Using a dental laser for this procedure has obvious advantages. The hard tissue dental laser such as the Er:YAG would retain the natural morphology of the dental hard tissues during cavity preparation. The Er:YAG laser radiation appears to be a promising alternative in treating dental hard tissues due to its thermo mechanical ablation properties and the lack o thermal side effects.. The laser cavity preparation results in clean, open and patent dentinal tubules and hence the step of acid-etch which is used in the conventional procedures can be skipped while using a dental laser. As there is absence of smear layer and debris in a laser cavity preparation, it can also be called a sterile cavity preparation as there is almost a 0% possibility of infections.

Tooth etching:-

Acid etching is widely used in clinical dentistry to facilitate the mechanical retention of resin based materials to teeth, in particular enamel surfaces. Several laser systems have been developed with the aim of modifying dental hard tissues and the Er:YAG laser may offer possible alternative to the acid etching technique. Even cementation of resin bonded partial dentures can be facilitated by the use of laser for etching the tooth surface.

Endodontic therapy:-

The endodontic therapy lasers have been used as treatment coadjuvant with refrence to0 both, low intensity laser therapy and high intensity laser treatment to increase the success rate of the clinical procedure. Low intensity laser therapy has the ability to produce analgesic, anti-inflammatory and biomodulation effects on the irradiated soft tissue thereby improving the wound healing process and giving the patient a better condition of the postoperative experience. High intensity laser irradiation on a soft tissue in a defocused mode could have similar effects to low intensity laser therapy. Depending on the wavelength, high intensity laser irradiation may be used on hard dental tissues such as on the root canal dentin cut surface after apicoectomy to produce structrural morphological changes, to remove the smear layer, to melt and recrystallize dentine or to expose dentinal tubules.
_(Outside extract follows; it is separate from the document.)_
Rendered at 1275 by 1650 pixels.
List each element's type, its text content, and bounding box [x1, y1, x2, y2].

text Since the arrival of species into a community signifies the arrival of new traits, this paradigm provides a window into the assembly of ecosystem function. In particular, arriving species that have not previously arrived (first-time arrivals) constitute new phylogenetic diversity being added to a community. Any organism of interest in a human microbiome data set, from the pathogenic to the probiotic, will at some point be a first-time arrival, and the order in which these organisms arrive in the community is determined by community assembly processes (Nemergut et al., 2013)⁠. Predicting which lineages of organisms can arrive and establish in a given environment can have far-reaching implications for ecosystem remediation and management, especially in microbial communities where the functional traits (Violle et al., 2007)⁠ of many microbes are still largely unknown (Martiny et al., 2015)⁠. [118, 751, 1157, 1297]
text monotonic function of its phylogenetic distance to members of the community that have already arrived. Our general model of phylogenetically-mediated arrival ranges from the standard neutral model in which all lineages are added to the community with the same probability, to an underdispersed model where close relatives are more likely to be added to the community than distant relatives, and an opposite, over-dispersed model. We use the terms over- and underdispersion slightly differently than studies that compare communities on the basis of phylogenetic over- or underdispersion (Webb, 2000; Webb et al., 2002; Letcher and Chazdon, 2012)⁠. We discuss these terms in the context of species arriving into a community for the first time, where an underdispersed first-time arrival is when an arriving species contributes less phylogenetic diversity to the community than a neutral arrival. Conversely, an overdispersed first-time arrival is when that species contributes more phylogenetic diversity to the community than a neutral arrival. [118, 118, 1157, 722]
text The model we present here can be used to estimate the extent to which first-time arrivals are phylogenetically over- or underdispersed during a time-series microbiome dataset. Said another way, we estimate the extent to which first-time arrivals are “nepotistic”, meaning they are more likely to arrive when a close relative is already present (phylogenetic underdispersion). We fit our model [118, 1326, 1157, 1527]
Disinfection of the root canal system:-

While the mechanical and manual challenges of root canal debridement and obturation remain, it has become increasingly clear that the largest proportion of endodontic disease, both pulpal and periradicular, is due to the presence of microorganisms. Therefore, treatment success is related very closely to the ability to remove these irritants and to prevent reinfection.

Application of Er:YAG laser radiation through a flexible waveguide helps to attain antibacterial effect, not only in the root canal walls, but also in the surrounding tissues. Therapeutic doses of laser radiation guarantee one-step disinfection, including of anaerobic microorganisms.